“The path in science is not easy and smooth. Researchers need to read and try many times before they discover something significant.” – Shing Chung Lam.
I asked some of his acquaintances at Trajan to describe him to me; they said he is the youngest among the ASTech candidates, one of the smartest, most dedicated and diligent of science researchers and developers.
As I learn more about the ASTech program’s candidates, ARC Training Centre for Portable Analytical Separation Technologies, I heard of Shing Chung Lam, 25-years-old, originally from China. He is now conducting his Ph.D. research at the University Of Tasmania (UTAS). In his study, he is focusing on the ‘Development of portable, high-performance liquid chromatography for use in pharmaceutical production monitoring and control.’
The young researcher believes ‘You reap what you sow,’ a proverbial saying which exists in various forms, but for him, it translates like this: “the more effort we put on learning, the more gains we receive.”
Up to date, he has co-authored and published three papers and written three manuscripts to be released soon. Also, Mr. Lam presented his work on ‘development of a compact and miniature liquid chromatography based on deep UV LED detection’ at the ‘32nd International Symposium on Chromatography’ 2018.
He is passionate about analytical chemistry and separation sciences because of the benefits it offers to improve human beings quality of life.
“For example, quality control by different analytical techniques for food and pharmaceuticals controls the quality of products in the market.” In Mr. Lam’s point of view, analytical chemistry is a measuring tool that is useful in, for example, the assurance of product quality, but it’s limited to precise and bulky lab-based instruments operated by well-trained scientists and specialists.
However, he is working on changing that.
“The field I am researching in now is focusing on transforming the previous bulky instrumentation to a hand-portable analytical instrument that can be used for field purposes and be closer to the life of human beings.”
The inspiration behind his passion in the field is acquired by growing up among several physicians in the family. He watched the dedication that his seniors offered to help their patients. Therefore, he devoted his path, at a young age, to research and science, to further support people’s health.
“I have been working hard in my studies aiming to become someone like them, to contribute to the health of human beings,” he said.
After finishing his Master’s degree, he had a goal of extending his research interests in advanced analytical techniques, he searched for all possible opportunities, and had an eye on one; The Australian Centre for Research on Separation Science (ACROSS) at UTAS, which he considered “a reputable body in the field of analytical chemistry.”
“I enjoyed the process of research work, and I was getting more eager to take new and challenging projects.

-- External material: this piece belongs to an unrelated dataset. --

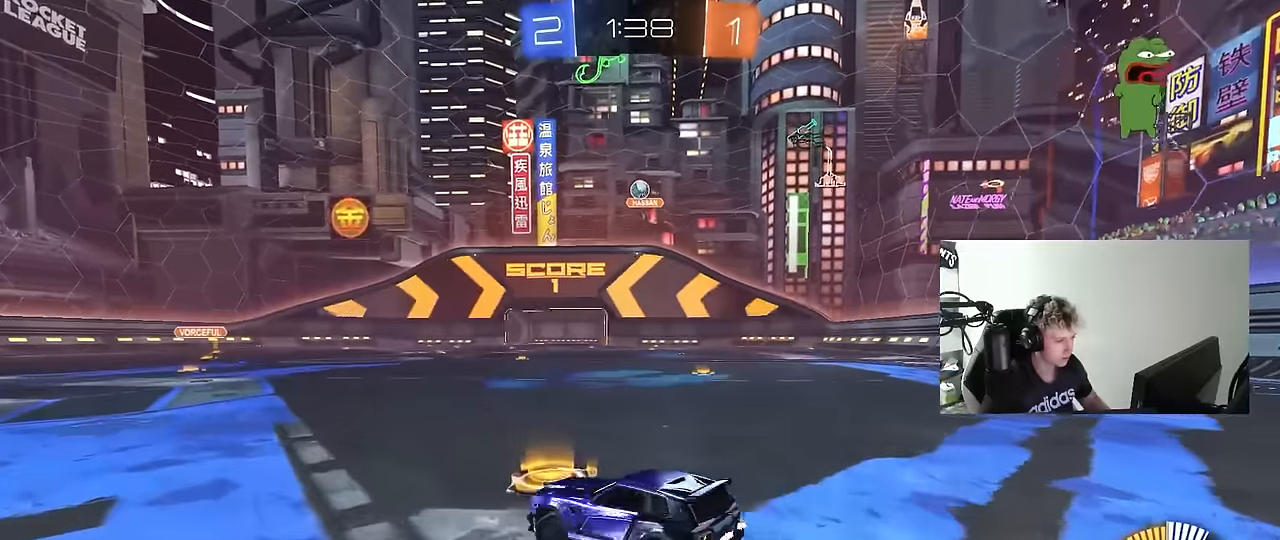
{"keys": [], "mouse": [], "mouse_move": "still", "events": [[134, "a", "up"], [217, "w", "down"], [500, "w", "up"]]}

From then on, it was my growing curiosity and increasing exposure in science that drove me to work in this field,” he added.
Professor Brett Paull, Director of ASTech and ACROSS, offered Mr. Lam the final highly prized ASTech scholarship in 2016. Mr. Lam is focusing on developing miniature high-performance liquid chromatography (HPLC) instrumentation, on further achieving the complete portability for HPLC instrument.

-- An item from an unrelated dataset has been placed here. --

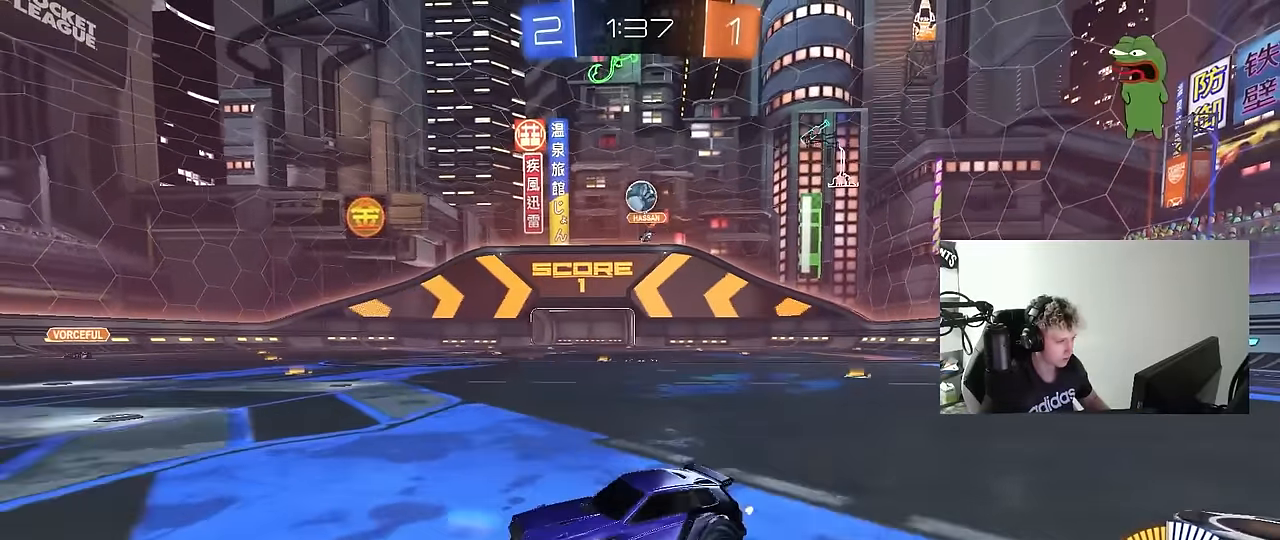
{"keys": ["d", "s"], "mouse": ["right"], "mouse_move": "still", "events": [[67, "a", "up"], [167, "a", "down"], [300, "a", "up"], [400, "d", "down"], [400, "w", "up"], [484, "mouse_right", "down"], [484, "s", "down"]]}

“After that, I can apply the portable HPLC on real-time monitoring and quality control in pharmaceutical production,” said Mr. Lam.
Mr. Lam says that the ASTech program served as an essential connection between the industry and academia to accelerate research progress, and novel techniques deployment to the market.
After finishing his Ph.D., he would like to pursue a research-based job in either academia or industry.
“Doing research is something that I want to put myself in at the moment, and probably in the coming years. ASTech provided a very positive research atmosphere for me to grow up as a young researcher.” Mr. Lam said.